La réserve militaire
Après la Première Guerre mondiale, Claude reste attaché à la défense nationale par le biais de la réserve militaire. Cette période d’entre-deux-guerres est marquée par une organisation stricte de la réserve, où les anciens officiers et sous-officiers reprennent un rôle de formation et de surveillance au sein de l’armée, tout en poursuivant leur carrière civile. La réserve permettait de maintenir un lien avec l’armée et de préparer une mobilisation en cas de crise, rôle crucial dans une France encore traumatisée par la guerre de 1914-1918 et les tensions grandissantes de la décennie suivante.
Claude progresse rapidement dans cette hiérarchie. Sa première promotion lui est attribuée en 1923 :
« Du décret présidentiel en date du 24 janvier 1923, M. Saint-Léger Claude est nommé au grade de sous-lieutenant de réserve d’infanterie et, par décision ministérielle du même jour, reçoit l’affectation suivante : au 43° régiment d’infanterie, venant du 110° régiment d’infanterie. »
Cette nomination marque le début de son engagement officiel dans la réserve, en parallèle de ses responsabilités familiales et professionnelles.
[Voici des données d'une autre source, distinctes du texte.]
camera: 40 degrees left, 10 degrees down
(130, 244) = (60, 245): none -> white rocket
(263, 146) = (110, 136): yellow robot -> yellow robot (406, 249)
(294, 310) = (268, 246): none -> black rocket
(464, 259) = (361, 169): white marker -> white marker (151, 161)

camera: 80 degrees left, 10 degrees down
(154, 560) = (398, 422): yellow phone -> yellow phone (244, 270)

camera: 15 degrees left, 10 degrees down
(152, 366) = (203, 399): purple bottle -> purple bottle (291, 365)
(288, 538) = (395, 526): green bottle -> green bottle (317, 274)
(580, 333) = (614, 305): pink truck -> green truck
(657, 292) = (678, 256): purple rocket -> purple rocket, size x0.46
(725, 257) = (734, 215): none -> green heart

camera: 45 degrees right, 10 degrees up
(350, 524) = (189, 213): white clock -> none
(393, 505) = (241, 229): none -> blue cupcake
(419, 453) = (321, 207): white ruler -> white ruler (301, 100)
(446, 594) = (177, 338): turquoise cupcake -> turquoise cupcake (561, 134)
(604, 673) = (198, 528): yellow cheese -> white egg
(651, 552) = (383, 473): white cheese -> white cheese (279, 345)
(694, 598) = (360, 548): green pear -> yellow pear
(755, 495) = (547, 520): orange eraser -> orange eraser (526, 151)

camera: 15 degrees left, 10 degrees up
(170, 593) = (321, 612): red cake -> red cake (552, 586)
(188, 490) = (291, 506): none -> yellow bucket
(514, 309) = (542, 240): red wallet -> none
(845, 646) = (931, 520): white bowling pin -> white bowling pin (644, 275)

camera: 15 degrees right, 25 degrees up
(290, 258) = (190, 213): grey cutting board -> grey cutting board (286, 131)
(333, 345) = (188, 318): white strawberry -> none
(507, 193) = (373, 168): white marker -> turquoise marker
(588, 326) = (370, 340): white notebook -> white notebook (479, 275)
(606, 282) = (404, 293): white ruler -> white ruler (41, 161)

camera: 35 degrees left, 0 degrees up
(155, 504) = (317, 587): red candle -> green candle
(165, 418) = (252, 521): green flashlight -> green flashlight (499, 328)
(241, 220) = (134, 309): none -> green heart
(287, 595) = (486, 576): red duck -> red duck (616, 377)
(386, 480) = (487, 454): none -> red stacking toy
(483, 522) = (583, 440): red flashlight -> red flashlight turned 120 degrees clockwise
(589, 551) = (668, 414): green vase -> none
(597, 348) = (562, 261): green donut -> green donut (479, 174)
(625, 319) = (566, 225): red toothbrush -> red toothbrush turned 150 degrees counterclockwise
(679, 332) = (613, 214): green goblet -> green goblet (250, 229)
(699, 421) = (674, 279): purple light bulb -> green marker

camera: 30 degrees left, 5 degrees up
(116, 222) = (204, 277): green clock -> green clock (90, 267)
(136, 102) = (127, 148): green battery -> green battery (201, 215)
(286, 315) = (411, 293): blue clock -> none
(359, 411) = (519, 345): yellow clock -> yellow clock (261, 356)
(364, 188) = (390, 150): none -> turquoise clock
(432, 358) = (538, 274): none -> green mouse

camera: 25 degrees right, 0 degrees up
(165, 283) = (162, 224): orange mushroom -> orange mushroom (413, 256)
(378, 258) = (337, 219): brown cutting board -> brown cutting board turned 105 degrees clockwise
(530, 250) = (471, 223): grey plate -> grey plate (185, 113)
Quatre ans plus tard, sa progression se confirme par une nouvelle promotion :
« Par décret du 7 avril 1927, sont promus au grade de lieutenant de réserve d’infanterie les officiers dont les noms suivent : Saint-Léger Claude, 43° régiment d’infanterie. »
« Claude a été décoré de la Légion d'Honneur à titre militaire vers 1928 ; il y eut un grand banquet donné en son honneur à Pérenchies. » Agnès Wattinne
Ces titres officiels témoignent non seulement de sa fidélité au service militaire, mais aussi de la reconnaissance de ses compétences et de son sérieux dans ce cadre exigeant. La réserve militaire ne se limite pas à un honneur : elle implique des exercices, des inspections et une disponibilité régulière, ce qui exige une grande discipline et un sens du devoir. Pour Claude, c’est une façon de rester connecté aux valeurs militaires, tout en poursuivant ses activités dans l’entreprise familiale et en construisant sa vie personnelle.
La source Saint-Léger de Pérenchies
À Pérenchies, il y a une source nommée Saint-Léger, découverte et exploitée en 1969. À première vue, son nom fait référence à l’Église Saint-Léger de Pérenchies, construite en 1863, sans lien aucun avec la famille Saint-Léger (Mme Marguerite Delemer s’étant mariée à André en 1896 !)
Conclusion
Le 3 septembre 1939, la France déclare la guerre à l’Allemagne. Le 16 novembre, Claude réintègre l’armée, dans les cadres actifs de l’armée. Le 3 décembre, il est mobilisé volontaire, affecté à la défense anti-aérienne de Lille.